» **INSTRUCTION A**:
Name every username that heads a post in the forum thread on registry cleaners.
» **INSTRUCTION B**:
Answer these questions from the forum thread on registry cleaners, one line each:
(i) Which program did Wiskerluv use before having to reformat Windows?
(ii) Which company makes Registry Mechanic?
(iii) Where does JohnWill say the thread tools are?
» **INSTRUCTION C**:
Summarize the forum thread on registry cleaners in two sentences.

» **PAGE EXTRACT**:
════════════════

My advice is even more simple. 

Don't fix stuff that ain't broke!


----------



## z1unicorn (Aug 13, 2007)

Thanks to all of you for your responses/advice. You've effectively touted me off so-called registry "cleaners!"


----------



## JohnWill (Oct 19, 2002)

Glad we could help. 

*You can mark your own threads solved using the thread tools at the top of the page in the upper right corner.©*


----------



## Wiskerluv (Oct 31, 2006)

Boy you aren't kidding about Registry cleaners...I just learned my lesson by using Registry Vac and I had to reformat windows. Ijust formatted 2 weeks ago and reinstalled all my programs when this happened. It sure did a great job of vaccuming...lol. I lost everything.
I will NEVER, NEVER use one of those programs again!!


----------



## richurban (Aug 11, 2007)

z1unicorn, I have had good experiences with System Mechanic 6 and 7 with my own and with a few client computers. I indicate a few because only a few have it installed. The others, along with the SM users actually, pay for me to fix their pc issues. SM resolves the occasional random error on shutdowns, along with overall system maintenance. SM recently resolved a tough "dwwin.exe DLL file not found error" that plenty of tech forums and even steps recommended in Microsoft's related article could not resolve!

PC Tools makes Registry Mechanic and the reviews are mixed. I have not used it though, so can not recommend aside from this mention. It keeps cleanups to a minimum, detects and can remove bad DLLs and results in far less carnage than the likes of Norton and the majority of "cleaners" out there. You can tweak the settings, which helps.

════════════════

» **LISTING**:
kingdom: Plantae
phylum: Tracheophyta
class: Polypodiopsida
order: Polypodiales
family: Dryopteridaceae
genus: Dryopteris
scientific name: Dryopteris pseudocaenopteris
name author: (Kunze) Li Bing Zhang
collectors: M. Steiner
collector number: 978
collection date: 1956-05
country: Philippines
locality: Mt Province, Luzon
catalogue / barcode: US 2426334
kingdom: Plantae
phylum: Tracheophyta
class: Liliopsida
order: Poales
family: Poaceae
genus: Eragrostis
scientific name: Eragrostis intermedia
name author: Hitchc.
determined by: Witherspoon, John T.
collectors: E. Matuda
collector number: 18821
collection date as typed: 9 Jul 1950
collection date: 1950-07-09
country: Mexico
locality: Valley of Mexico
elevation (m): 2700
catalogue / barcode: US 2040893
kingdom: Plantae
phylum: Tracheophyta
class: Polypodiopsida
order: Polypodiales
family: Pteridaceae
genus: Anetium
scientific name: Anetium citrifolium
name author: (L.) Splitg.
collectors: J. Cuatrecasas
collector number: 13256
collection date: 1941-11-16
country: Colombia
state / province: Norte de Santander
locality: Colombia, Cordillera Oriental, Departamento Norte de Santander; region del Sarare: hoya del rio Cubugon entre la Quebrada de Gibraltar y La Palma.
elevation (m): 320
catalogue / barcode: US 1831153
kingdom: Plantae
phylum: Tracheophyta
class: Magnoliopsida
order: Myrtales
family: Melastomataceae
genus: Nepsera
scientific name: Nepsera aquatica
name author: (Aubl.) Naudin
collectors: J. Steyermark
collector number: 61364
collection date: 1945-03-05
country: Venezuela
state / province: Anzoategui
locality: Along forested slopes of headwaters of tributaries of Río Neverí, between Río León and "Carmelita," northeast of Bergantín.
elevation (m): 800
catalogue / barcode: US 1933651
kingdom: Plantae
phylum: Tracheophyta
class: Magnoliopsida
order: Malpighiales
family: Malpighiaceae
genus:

════════════════

» **ANSWER A**:
z1unicorn, JohnWill, Wiskerluv, richurban

» **ANSWER B**:
(i) Registry Vac
(ii) PC Tools
(iii) At the top of the page in the upper right corner

» **ANSWER C**:
Posters advise against fixing what isn't broken, and z1unicorn says the replies have put them off registry "cleaners," while Wiskerluv reports having to reformat Windows and losing everything after using Registry Vac. In contrast, richurban describes good experiences with System Mechanic 6 and 7 and notes that PC Tools' Registry Mechanic has mixed reviews.